26 May 2022

'Bad' Portlaoise footpaths a danger to elderly and special needs kids

'Bad' Portlaoise footpaths a danger to elderly and special needs kids

Footpath concerns on the Borris Road in Portlaoise

Poor footpaths in an older residential area of Portlaoise are posing a danger to older people and children at a special needs school.

The footpaths on the Borris Road and elsewhere have prompted a formal request to be made to the Department of Transport to reinstate a special footpath fund for the town.

A Portlaoise councillor tabled a motion to the April meeting of Portlaoise Municipal District asking for repairs or replacements of paths on the Borris Road, from Martley's Shop to St Francis School.

Cllr Caroline Dwane Stanley said that the paths are reduced to gravel in sections, while another councillor queried the safety in some paths that are very high off the road.

"I'd class the surface as kind of gravelled. If elderly are walking on them they are a trip hazard," she said.

Laois County Council has asked her to give some of her discretionary budget to repair parts of the path. It will also apply for funding from the national Active Travel pot, but Cllr Dwane Stanley said much more funding is required.

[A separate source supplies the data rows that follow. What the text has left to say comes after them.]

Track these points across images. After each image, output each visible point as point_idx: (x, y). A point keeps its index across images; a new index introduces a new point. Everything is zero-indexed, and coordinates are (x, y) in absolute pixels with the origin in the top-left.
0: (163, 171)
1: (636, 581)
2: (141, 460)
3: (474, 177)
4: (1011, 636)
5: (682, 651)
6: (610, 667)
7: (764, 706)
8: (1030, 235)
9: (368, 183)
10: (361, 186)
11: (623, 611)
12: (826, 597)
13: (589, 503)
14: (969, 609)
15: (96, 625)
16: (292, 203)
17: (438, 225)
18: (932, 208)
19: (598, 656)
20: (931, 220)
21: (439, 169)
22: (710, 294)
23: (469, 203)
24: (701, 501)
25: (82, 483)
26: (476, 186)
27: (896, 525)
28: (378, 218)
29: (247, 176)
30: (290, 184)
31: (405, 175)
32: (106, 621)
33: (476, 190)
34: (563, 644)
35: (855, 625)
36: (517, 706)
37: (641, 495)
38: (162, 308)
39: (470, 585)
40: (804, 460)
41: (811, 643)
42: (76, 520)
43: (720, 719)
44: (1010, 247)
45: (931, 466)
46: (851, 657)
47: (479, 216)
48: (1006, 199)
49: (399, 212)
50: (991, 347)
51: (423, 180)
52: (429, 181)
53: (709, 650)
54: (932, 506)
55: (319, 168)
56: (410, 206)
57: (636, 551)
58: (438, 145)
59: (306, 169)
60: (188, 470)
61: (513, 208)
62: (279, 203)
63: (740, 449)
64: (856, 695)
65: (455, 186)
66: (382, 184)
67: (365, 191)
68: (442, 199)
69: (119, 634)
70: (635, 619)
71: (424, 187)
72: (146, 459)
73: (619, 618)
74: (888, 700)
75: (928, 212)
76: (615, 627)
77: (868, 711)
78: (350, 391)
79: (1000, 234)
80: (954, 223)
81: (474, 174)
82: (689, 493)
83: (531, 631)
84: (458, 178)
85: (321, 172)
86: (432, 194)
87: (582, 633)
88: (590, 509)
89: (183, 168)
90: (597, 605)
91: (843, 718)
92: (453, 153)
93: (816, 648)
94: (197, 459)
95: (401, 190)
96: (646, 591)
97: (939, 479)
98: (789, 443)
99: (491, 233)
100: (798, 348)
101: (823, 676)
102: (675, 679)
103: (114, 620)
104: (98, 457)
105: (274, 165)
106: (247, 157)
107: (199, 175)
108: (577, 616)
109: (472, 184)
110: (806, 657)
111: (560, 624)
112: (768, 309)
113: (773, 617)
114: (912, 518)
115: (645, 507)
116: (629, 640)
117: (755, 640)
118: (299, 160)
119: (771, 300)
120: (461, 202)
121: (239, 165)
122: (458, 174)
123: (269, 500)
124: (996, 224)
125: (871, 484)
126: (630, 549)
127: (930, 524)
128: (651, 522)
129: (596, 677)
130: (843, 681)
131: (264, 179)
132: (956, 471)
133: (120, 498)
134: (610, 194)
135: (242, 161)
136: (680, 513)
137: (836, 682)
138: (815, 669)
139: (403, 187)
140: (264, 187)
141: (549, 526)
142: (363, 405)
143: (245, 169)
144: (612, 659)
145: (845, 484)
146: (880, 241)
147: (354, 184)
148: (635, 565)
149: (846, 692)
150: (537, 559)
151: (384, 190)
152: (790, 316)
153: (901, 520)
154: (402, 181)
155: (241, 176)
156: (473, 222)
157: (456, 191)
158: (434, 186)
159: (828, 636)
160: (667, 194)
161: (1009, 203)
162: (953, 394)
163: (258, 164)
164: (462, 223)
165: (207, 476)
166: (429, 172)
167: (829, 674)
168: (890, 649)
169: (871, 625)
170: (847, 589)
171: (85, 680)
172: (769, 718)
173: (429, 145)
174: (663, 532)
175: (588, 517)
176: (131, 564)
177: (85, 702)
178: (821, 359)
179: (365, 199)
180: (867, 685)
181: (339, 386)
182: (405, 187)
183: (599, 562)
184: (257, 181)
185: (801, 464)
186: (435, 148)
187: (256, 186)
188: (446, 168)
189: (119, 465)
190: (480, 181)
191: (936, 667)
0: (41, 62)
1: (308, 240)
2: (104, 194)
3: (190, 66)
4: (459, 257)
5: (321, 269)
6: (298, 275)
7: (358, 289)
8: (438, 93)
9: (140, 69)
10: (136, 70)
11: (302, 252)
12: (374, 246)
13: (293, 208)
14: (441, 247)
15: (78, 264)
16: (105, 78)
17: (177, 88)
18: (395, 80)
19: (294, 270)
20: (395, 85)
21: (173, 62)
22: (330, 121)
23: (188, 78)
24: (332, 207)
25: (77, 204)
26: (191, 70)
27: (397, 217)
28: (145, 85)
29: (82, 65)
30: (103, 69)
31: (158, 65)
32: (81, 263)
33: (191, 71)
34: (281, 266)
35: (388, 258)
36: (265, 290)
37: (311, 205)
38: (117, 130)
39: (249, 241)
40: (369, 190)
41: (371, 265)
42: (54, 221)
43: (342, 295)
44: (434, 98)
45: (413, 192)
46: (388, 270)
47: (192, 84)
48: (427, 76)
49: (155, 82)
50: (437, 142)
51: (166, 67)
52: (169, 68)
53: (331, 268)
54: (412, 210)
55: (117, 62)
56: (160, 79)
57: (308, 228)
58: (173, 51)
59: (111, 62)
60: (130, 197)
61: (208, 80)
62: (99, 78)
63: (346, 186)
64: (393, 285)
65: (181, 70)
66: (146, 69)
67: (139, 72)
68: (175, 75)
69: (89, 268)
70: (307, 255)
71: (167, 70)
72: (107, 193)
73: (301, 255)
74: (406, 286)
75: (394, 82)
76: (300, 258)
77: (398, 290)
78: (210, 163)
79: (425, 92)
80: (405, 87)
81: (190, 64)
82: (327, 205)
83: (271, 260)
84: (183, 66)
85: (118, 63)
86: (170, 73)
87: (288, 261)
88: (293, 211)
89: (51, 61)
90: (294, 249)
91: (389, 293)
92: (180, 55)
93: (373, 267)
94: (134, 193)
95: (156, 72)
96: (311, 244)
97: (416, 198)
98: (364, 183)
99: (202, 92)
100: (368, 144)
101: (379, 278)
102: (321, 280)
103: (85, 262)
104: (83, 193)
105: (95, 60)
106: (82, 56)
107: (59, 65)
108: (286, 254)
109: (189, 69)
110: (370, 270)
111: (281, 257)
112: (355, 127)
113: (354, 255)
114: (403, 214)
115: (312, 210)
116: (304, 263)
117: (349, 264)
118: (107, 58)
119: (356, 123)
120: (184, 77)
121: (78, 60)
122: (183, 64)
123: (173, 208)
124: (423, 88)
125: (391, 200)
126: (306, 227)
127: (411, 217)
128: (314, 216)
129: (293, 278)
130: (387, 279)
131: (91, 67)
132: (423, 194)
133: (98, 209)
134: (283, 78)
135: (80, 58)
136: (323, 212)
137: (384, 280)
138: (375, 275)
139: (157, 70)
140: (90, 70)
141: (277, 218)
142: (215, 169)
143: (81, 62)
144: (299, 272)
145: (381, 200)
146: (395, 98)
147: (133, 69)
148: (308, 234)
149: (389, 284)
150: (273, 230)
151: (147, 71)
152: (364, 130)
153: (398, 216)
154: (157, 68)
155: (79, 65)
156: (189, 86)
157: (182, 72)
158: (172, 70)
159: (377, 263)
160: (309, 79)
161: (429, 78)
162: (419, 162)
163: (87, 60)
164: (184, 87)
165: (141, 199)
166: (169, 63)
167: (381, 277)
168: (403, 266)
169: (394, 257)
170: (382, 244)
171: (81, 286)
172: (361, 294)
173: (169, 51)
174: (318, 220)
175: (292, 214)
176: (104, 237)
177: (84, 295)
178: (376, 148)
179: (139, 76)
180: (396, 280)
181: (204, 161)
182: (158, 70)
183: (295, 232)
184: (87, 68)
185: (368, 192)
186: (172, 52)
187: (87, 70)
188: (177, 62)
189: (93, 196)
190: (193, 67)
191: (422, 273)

"I want new paths the whole way up. Vulnerable people use them, in their 70s, 80s and even 90s. People going to St Francis School have disabilities. We need to look after the most vulnerable in society. A fantastic job has been done on Church Street, I want to see it mirrored here," she said.

Cllr Catherine Fitzgerald seconded the motion and said that a ramp on the path is "very steep".

"This is from years ago. It could be made more walker friendly," she said.

Cllr Barry Walsh agreed.

"I have noticed that some of the paths are quite high. If someone falls they will take a tumble," he said, querying the recommended height of footpaths, to be told that it is supposed to be four inches.

Cllr Noel Tuohy asks that the footpaths to Portlaoise Leisure Centre also be repaired.

"St Francis School walks to the leisure centre to use it and some of the paths are gravel," he said.

The council has agreed to carry out essential repairs to the paths using councillor's discretionary budgets. 

With several other footpaths also highlighted at the meeting, a request will now be made to the Department of Transport, and Transport Infrastructure Ireland to bring back ringfenced money for footpaths. Such a fund was wiped out with the abolition of Town Councils back in 2014.